▶ **PASSAGE TO READ**
The blackouts, which have left as many as 4 million Texans trapped in the cold, show the numerous chilling consequences of putting too many eggs in the renewable basket.

As Texans reel from ongoing blackouts at the worst possible time, during a nationwide cold snap that has sent temperatures plummeting to single digits, the news has left people in other states wondering: How could this happen in Texas, the nation’s energy powerhouse?

But policy experts have seen this moment coming for years. The only surprise is that the house of cards collapsed in the dead of winter, not the toasty Texas summers that usually shatter peak electricity demand records.

The blackouts, which have left as many as 4 million Texans trapped in the cold, show the numerous chilling consequences of putting too many eggs in the renewable basket.

Fossil Fuels Aren’t to Blame

There are misleading reports asserting the blackouts were caused by large numbers of natural gas and coal plants failing or freezing. Here’s what really happened: the vast majority of our fossil fuel power plants continued running smoothly, just as they do in far colder climates across the world. Power plant infrastructure is designed for cold weather and rarely freezes, unlike wind turbines that must be specially outfitted to handle extreme cold.

It appears that ERCOT, Texas’s grid operator, was caught off guard by how soon demand began to exceed supply. Failure to institute a managed rolling blackout before the grid frequency fell to dangerously low levels meant some plants had to shut off to protect their equipment. This is likely why so many power plants went offline, not because they had failed to maintain operations in the cold weather.

Yet these operational errors overshadow the decades of policy blunders that made these blackouts inevitable. Thanks to market-distorting policies that favor and subsidize wind and solar energy, Texas has added more than 20,000 megawatts (MW) of those intermittent resources since 2015 while barely adding any natural gas and retiring significant coal generation.

Increased Reliance on Unreliable Renewables

On the whole, Texas is losing reliable generation and counting solely on wind and solar to keep up with its growing electricity demand. I wrote last summer about how ERCOT was failing to account for the increasing likelihood that an event combining record demand with low wind and solar generation would lead to blackouts. The only surprise was that such a situation occurred during a rare winter freeze and not during the predictable Texas summer heat waves.

Yet ERCOT still should not have been surprised by this event, as its own long-term forecasts indicated it was possible, even in the winter. Although many wind turbines did freeze and total wind generation was at 2 percent of installed capacity Monday night, overall wind production at the time the blackouts began was roughly in line with ERCOT forecasts from the previous week.

We knew solar would not produce anything during the night, when demand was peaking. Intermittency is not a technical problem but a fundamental reality when trying to generate electricity from wind and solar. This is a known and predictable problem, but Texas regulators fooled themselves into thinking that the risk of such low wind and solar production at the time it was needed most was not significant.

▶ **JOB 1**
Can you rewrite the records from the start through the line containing "della giustizia riparativa; segue un", changing "convegno" to "seminario" wherever it occurs and leaving everything else as it is?

▶ **Collected data**
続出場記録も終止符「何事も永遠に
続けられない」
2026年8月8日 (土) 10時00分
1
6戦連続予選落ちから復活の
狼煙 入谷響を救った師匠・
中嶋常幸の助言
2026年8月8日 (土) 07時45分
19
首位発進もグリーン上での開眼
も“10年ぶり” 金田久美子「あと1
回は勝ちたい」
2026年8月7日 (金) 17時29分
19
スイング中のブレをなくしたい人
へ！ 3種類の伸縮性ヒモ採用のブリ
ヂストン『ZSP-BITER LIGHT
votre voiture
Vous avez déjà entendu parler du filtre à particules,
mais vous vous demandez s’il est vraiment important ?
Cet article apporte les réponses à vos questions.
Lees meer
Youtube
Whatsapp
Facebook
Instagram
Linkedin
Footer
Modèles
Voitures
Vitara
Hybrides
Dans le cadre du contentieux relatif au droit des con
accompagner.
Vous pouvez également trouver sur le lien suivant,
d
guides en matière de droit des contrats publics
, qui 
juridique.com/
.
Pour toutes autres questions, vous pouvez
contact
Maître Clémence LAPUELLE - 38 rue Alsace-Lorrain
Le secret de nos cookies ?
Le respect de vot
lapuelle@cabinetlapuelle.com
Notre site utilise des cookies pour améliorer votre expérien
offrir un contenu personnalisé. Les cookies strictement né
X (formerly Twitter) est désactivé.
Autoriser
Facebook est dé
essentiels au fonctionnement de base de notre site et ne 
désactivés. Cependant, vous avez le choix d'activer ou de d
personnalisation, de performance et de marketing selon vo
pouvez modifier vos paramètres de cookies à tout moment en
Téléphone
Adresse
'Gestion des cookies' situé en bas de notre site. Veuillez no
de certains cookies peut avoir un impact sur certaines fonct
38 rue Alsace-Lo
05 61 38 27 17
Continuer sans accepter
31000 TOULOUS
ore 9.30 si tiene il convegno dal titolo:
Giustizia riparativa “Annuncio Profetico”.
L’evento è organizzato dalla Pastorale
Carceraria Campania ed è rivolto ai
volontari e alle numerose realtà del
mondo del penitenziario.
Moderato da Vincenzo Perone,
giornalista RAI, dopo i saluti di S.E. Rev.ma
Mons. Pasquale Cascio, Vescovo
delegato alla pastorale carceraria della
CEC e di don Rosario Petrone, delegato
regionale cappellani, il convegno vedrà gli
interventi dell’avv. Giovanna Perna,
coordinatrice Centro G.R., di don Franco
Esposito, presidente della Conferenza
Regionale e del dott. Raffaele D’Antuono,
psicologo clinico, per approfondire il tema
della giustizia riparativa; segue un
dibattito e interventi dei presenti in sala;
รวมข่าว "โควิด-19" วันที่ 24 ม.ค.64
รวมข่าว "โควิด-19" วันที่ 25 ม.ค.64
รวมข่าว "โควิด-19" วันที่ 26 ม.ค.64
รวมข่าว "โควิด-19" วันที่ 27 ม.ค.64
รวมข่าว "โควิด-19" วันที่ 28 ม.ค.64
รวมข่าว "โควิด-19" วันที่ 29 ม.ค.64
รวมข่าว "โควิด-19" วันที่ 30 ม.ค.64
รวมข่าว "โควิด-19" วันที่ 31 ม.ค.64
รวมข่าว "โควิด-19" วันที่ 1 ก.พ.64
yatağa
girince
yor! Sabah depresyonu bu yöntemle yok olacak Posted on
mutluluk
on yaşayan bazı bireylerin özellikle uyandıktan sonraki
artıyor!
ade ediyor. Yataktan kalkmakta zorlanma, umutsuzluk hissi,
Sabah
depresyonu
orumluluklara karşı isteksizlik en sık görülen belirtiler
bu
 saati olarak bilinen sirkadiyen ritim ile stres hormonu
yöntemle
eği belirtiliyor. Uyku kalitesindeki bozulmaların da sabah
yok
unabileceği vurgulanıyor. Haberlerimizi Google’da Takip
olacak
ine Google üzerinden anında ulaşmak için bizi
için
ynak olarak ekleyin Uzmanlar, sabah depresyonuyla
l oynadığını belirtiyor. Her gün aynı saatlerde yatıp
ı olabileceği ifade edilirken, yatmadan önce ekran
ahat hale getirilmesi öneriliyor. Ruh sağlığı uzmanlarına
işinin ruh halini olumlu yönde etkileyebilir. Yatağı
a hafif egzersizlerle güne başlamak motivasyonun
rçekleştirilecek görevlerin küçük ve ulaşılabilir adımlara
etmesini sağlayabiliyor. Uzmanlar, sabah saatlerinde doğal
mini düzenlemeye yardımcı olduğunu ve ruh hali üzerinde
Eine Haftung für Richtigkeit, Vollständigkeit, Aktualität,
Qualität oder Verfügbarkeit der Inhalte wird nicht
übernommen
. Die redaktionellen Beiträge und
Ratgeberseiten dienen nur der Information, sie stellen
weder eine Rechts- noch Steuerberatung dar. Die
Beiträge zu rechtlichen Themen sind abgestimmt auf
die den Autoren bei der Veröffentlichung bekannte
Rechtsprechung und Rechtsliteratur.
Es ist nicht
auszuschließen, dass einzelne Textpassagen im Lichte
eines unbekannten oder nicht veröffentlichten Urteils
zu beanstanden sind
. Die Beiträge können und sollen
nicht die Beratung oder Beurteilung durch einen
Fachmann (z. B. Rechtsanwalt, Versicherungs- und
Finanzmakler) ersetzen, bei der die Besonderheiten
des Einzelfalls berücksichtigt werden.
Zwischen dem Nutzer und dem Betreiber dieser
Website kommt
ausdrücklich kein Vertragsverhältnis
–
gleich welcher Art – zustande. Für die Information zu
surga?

▶ **JOB 2**
Could you copy the stretch of the Texas blackouts article from "Yet these operational" through "significant coal generation." word for word?

▶ **FINAL ANSWER 1**
続出場記録も終止符「何事も永遠に
続けられない」
2026年8月8日 (土) 10時00分
1
6戦連続予選落ちから復活の
狼煙 入谷響を救った師匠・
中嶋常幸の助言
2026年8月8日 (土) 07時45分
19
首位発進もグリーン上での開眼
も“10年ぶり” 金田久美子「あと1
回は勝ちたい」
2026年8月7日 (金) 17時29分
19
スイング中のブレをなくしたい人
へ！ 3種類の伸縮性ヒモ採用のブリ
ヂストン『ZSP-BITER LIGHT
votre voiture
Vous avez déjà entendu parler du filtre à particules,
mais vous vous demandez s’il est vraiment important ?
Cet article apporte les réponses à vos questions.
Lees meer
Youtube
Whatsapp
Facebook
Instagram
Linkedin
Footer
Modèles
Voitures
Vitara
Hybrides
Dans le cadre du contentieux relatif au droit des con
accompagner.
Vous pouvez également trouver sur le lien suivant,
d
guides en matière de droit des contrats publics
, qui 
juridique.com/
.
Pour toutes autres questions, vous pouvez
contact
Maître Clémence LAPUELLE - 38 rue Alsace-Lorrain
Le secret de nos cookies ?
Le respect de vot
lapuelle@cabinetlapuelle.com
Notre site utilise des cookies pour améliorer votre expérien
offrir un contenu personnalisé. Les cookies strictement né
X (formerly Twitter) est désactivé.
Autoriser
Facebook est dé
essentiels au fonctionnement de base de notre site et ne 
désactivés. Cependant, vous avez le choix d'activer ou de d
personnalisation, de performance et de marketing selon vo
pouvez modifier vos paramètres de cookies à tout moment en
Téléphone
Adresse
'Gestion des cookies' situé en bas de notre site. Veuillez no
de certains cookies peut avoir un impact sur certaines fonct
38 rue Alsace-Lo
05 61 38 27 17
Continuer sans accepter
31000 TOULOUS
ore 9.30 si tiene il seminario dal titolo:
Giustizia riparativa “Annuncio Profetico”.
L’evento è organizzato dalla Pastorale
Carceraria Campania ed è rivolto ai
volontari e alle numerose realtà del
mondo del penitenziario.
Moderato da Vincenzo Perone,
giornalista RAI, dopo i saluti di S.E. Rev.ma
Mons. Pasquale Cascio, Vescovo
delegato alla pastorale carceraria della
CEC e di don Rosario Petrone, delegato
regionale cappellani, il seminario vedrà gli
interventi dell’avv. Giovanna Perna,
coordinatrice Centro G.R., di don Franco
Esposito, presidente della Conferenza
Regionale e del dott. Raffaele D’Antuono,
psicologo clinico, per approfondire il tema
della giustizia riparativa; segue un

▶ **FINAL ANSWER 2**
Yet these operational errors overshadow the decades of policy blunders that made these blackouts inevitable. Thanks to market-distorting policies that favor and subsidize wind and solar energy, Texas has added more than 20,000 megawatts (MW) of those intermittent resources since 2015 while barely adding any natural gas and retiring significant coal generation.